L’ENTV devient de plus en plus un long Adhan entrecoupé de quelques émissions sur le rien ébahissant. A la fin, vous y avez le choix entre soit écouter un ministre répéter des chiffres, soit un imam vous répéter une anecdote invérifiable qui remonte à des siècles. Cela se fait avec un Président qui veut la plus grande mosquée d’Afrique et des jeunes qui veulent apprendre le plus vite le Coran.
Tout ce qui fait la force d’une nation, ses sciences et ses créations, la quête de la vie, le partage, la tolérance, l’audace de la conquête et de la culture, le développement, la recherche scientifique, la littérature ou la réflexion, la philosophie et la politique, tout cela n’est plus à l’ordre du jour et de l’esprit. Tout ce que veut le pays, c’est des mosquées, des ablutions, des récitations et des causeries religieuses. Jusqu’à ce qu’arrive le prochain colon ou qu’on nous prenne ce qui reste encore de pétrole national et de terres des ancêtres.
Car il ne faut pas se leurrer et croire que l’Histoire n’est qu’un livre : l’avant-1830 n’est pas aussi loin qu’on le croit. A l’époque aussi, avant même d’avoir un pays, nous avions des zaouïas et des superstitions. Comme aujourd’hui presque, sauf les paraboles, le portable ou le CCP: nous étions des tribus, des Beys, un Dey et énormément de bigoterie religieuse. Au lieu d’inventer de nouveaux canons ou de moderniser sa flotte, le pays en était aux guerres de succession et à l’adoration effrénée sous forme de récitations mortelles pour l’esprit et affaiblissante pour le corps du peuple. A force, il ne nous est resté qu’un coup d’éventail, que nous avons chèrement payé.
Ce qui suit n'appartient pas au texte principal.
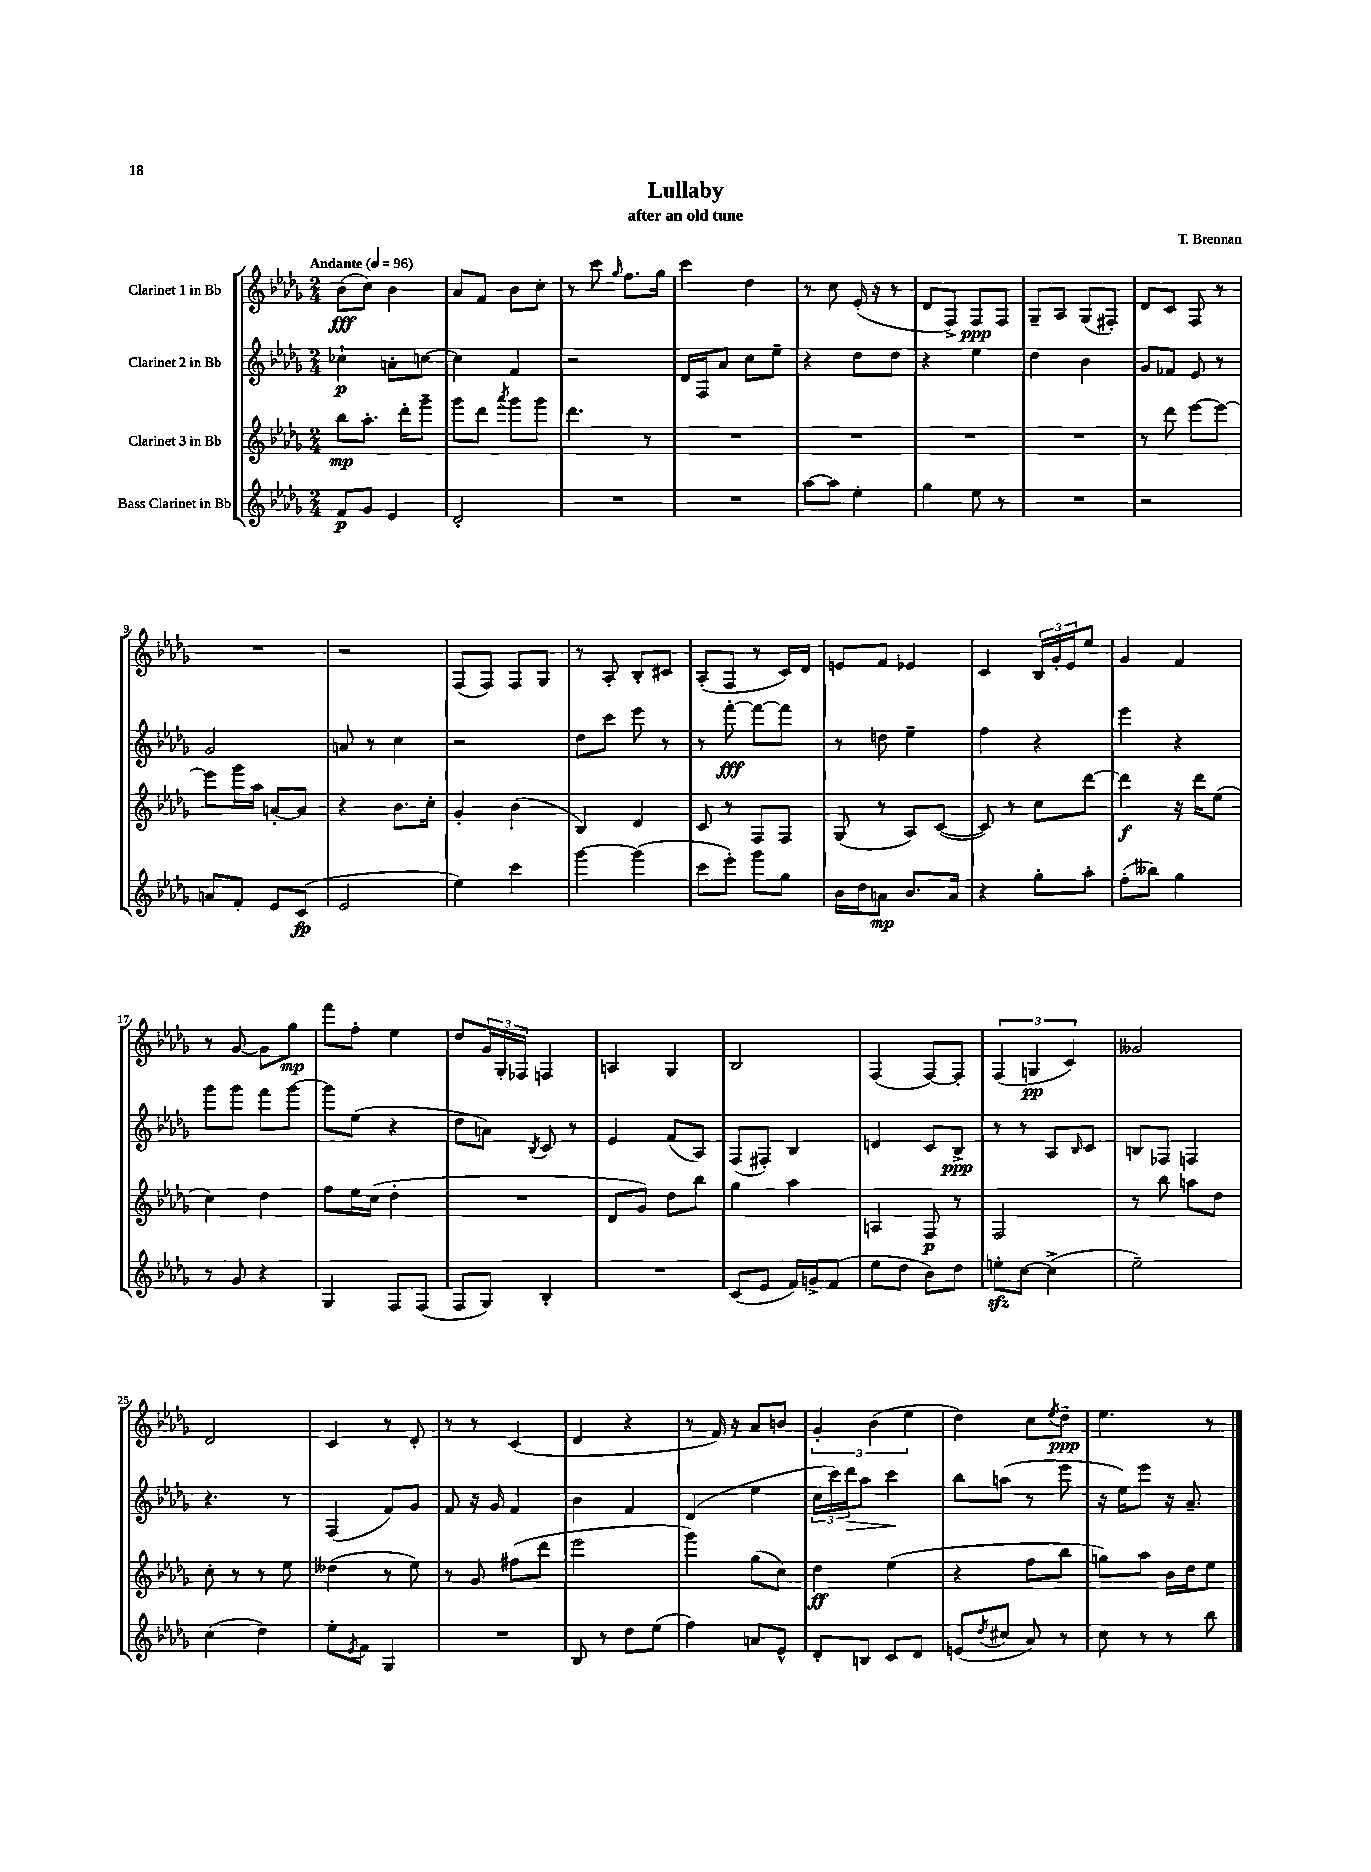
\header { title = "Lullaby" composer = "T. Brennan" subtitle = "after an old tune" }
<<
\new StaffGroup <<
\new Staff = "s0" \with { instrumentName = "Clarinet 1 in Bb" } {
    \clef treble \key des \major \numericTimeSignature \time 2/4 \tempo "Andante" 4 = 96
    bes'8\fff( c''8) bes'4 |
    aes'8 f'8 bes'8 c''8-. |
    r8 c'''8 \grace { ges''16 } f''8. ges''16 |
    c'''4 des''4 |
    r8 c''8 ees'16-.( r16 r8 |
    des'8 f8->) f8\ppp f8 |
    ges8-- aes8 ges8( fis8-.) |
    des'8 c'8 f8 r8 |
    R2 |
    r2 |
    f8( f8) f8 ges8 |
    r8 aes8-. bes8-. cis'8 |
    aes8-.( f8 r8 c'16) des'16 |
    e'8 f'8 ees'4 |
    c'4 \tuplet 3/2 { bes16 ges'16-. ees'16 } ees''8 |
    ges'4 f'4 |
    r8 ges'8~ ges'8 ges''8\mp |
    f'''8 f''8-. ees''4 |
    des''8 \tuplet 3/2 { ges'16 ges16-. fes16 } f4 |
    a4 ges4 |
    bes2 |
    f4( f8~) f8-. |
    \tuplet 3/2 { f4( g4\pp c'4) } |
    geses'2 |
    des'2 |
    c'4 r8 des'8-. |
    r8 r8 c'4( |
    des'4 r4 |
    r8 f'16) r16 aes'8 b'8 |
    \tuplet 3/2 { ges'4-. bes'4( ees''4 } |
    des''4) c''8 \acciaccatura { ees''8 } des''8--\ppp |
    ees''4. r8 \bar "|." |
}
\new Staff = "s1" \with { instrumentName = "Clarinet 2 in Bb" } {
    \clef treble \key des \major \numericTimeSignature \time 2/4
    ces''4-!\p a'8-. c''8~ |
    c''4 f'4 |
    r2 |
    des'16 f16 aes'8 c''8 ees''8-- |
    r4 des''8 des''8 |
    r4 ees''4 |
    des''4 bes'4 |
    ges'8 fes'8 ees'8 r8 |
    ges'2 |
    a'8 r8 c''4 |
    r2 |
    des''8 c'''8 ees'''8 r8 |
    r8 f'''8~-.\fff f'''8~ f'''8 |
    r8 d''8 ees''4-- |
    f''4 r4 |
    ees'''4 r4 |
    ges'''8 ges'''8 f'''8 ges'''8~ |
    ges'''8 ees''8( r4 |
    des''8 a'8) \acciaccatura { bes8 } c'8 r8 |
    ees'4 f'8( aes8) |
    f8( fis8-.) bes4 |
    d'4 c'8 bes8->\ppp |
    r8 r8 aes8 \grace { bes16 } c'8 |
    b8 fes8 f4 |
    r4. r8 |
    f4( f'8) ges'8 |
    f'8 r16 ges'16 f'4 |
    bes'4 f'4 |
    des'4( ees''4 |
    \tuplet 3/2 { c''16 c'''16) des'''16\> } aes''8 c'''4\! |
    bes''8 a''8( r8 ees'''8 |
    r16 ees''16) ees'''8 r16 aes'8.-- \bar "|." |
}
\new Staff = "s2" \with { instrumentName = "Clarinet 3 in Bb" } {
    \clef treble \key des \major \numericTimeSignature \time 2/4
    bes''8\mp aes''8.-. des'''16-. ges'''8-- |
    ges'''8 des'''8 \acciaccatura { aes'''8 } ges'''8 ges'''8 |
    des'''4. r8 |
    R2 |
    R2 |
    R2 |
    R2 |
    r8 des'''8 ees'''8~ ees'''8~ |
    ees'''8 ges'''16 aes''16 a'8~-. a'8 |
    r4 bes'8. c''16-. |
    ges'4-. bes'4( |
    bes4) des'4 |
    c'8 r8 f8 f8 |
    ges8( r8 aes8) c'8~( |
    c'8) r8 c''8 des'''8~ |
    des'''4\f r16 des'''16 ees''8( |
    c''4) des''4 |
    f''8 ees''16 c''16( des''4-. |
    R2 |
    des'8 ges'8) des''8 bes''8 |
    ges''4 aes''4 |
    a4 f8\p r8 |
    f2 |
    r8 bes''8 a''8 des''8 |
    c''8-. r8 r8 ees''8 |
    deses''4( r8 ees''8) |
    r8 ges'8 fis''8( des'''8 |
    ees'''2 |
    ges'''4) ges''8( c''8) |
    des''4\ff ees''4( |
    r4 f''8 bes''8 |
    g''8) aes''8 bes'16 des''16 ees''8 \bar "|." |
}
\new Staff = "s3" \with { instrumentName = "Bass Clarinet in Bb" } {
    \clef treble \key des \major \numericTimeSignature \time 2/4
    f'8\p ges'8 ees'4 |
    des'2-. |
    R2 |
    R2 |
    aes''8~ aes''8 ees''4-. |
    ges''4 ees''8 r8 |
    R2 |
    r2 |
    a'8 f'8-. ees'8 c'8\fp( |
    ees'2 |
    ees''4) c'''4 |
    ges'''4~ ges'''4( |
    c'''8 ees'''8-.) ges'''8 ges''8 |
    bes'16 des''16 a'8\mp bes'8. a'16 |
    r4 ges''8-. aes''8-. |
    f''8-.( beses''8) ges''4 |
    r8 ges'8 r4 |
    ges4 f8 f8( |
    f8 ges8) bes4-. |
    R2 |
    c'8( ees'8 f'16) g'16-> f'8( |
    ees''8 des''8 bes'8) des''8 |
    e''8-.\sfz c''8~ c''4->( |
    ees''2--) |
    c''4( des''4) |
    ees''8-. \acciaccatura { ees'8 } f'8 ges4 |
    R2 |
    bes8 r8 des''8 ees''8( |
    f''4) a'8 ees'8-^ |
    des'8-. b8 c'8 des'8 |
    e'8( \acciaccatura { des''8 } cis''8 aes'8) r8 |
    c''8 r8 r8 bes''8 \bar "|." |
}
>>
>>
Premier pays touché par l’islamisme politique en armes, l’Algérie est aussi le premier pays «arabe» victime du glissement auto-taliban qui s’ensuit après l’échec politique. Une sorte d’islamisation horizontale, de verrouillage par la construction effrénée de mosquées, d’immobilisation au nom de Dieu avec lequel beaucoup composent leurs prénoms. La confusion entre Islam, islamisme, bigoterie, conservatisme, archaïsme et bêtise est aujourd’hui total chez nous et semble être une maladie de l’esprit qui touche tout le Pouvoir. Reste-t-il en effet une armée ou une police laïques en Algérie dans les faits ? On en doute. Le pays glisse et cela est déjà arrivé à d’autres nations le long de l’histoire universelle : des peuples soudainement bigots se mettent en chasse de la différence et du savoir, veulent produire plus de fatwas que de blé et finissent dans la faim ou le cannibalisme, la défaite et la soumission à d’autres peuples. On s’y dirige et on le fait au nom de Dieu, oubliant qu’une religion tient debout par le bras et pas seulement par la paume du prieur. Par le chirurgien et pas seulement par l’imam.
Que faire d’un pays composé de 36 millions d’imams ? Prier pour en sortir vivant et avec un morceau de pain si possible. Le FIS a gagné après sa mort un pays qui ne sait pas qui il est. Un pays ravagé par un néo-islamisme qui trouble les Algériens dans leurs vêtements, leurs langues et qui est totalement importé, comme le reste.
La seule chose qui soit algérienne dans ce drame de la perte de soi, c’est nos chairs, nos enfants et notre avenir. Le pays a-t-il besoin de 36 millions d’imams ? Non. Ni le pays, ni Dieu ni l’Islam. L’univers a besoin de ceux qui plantent les arbres plus que de ceux qui dirigent les prières. L’auto-talibanisation va nous coûter dans quelques années.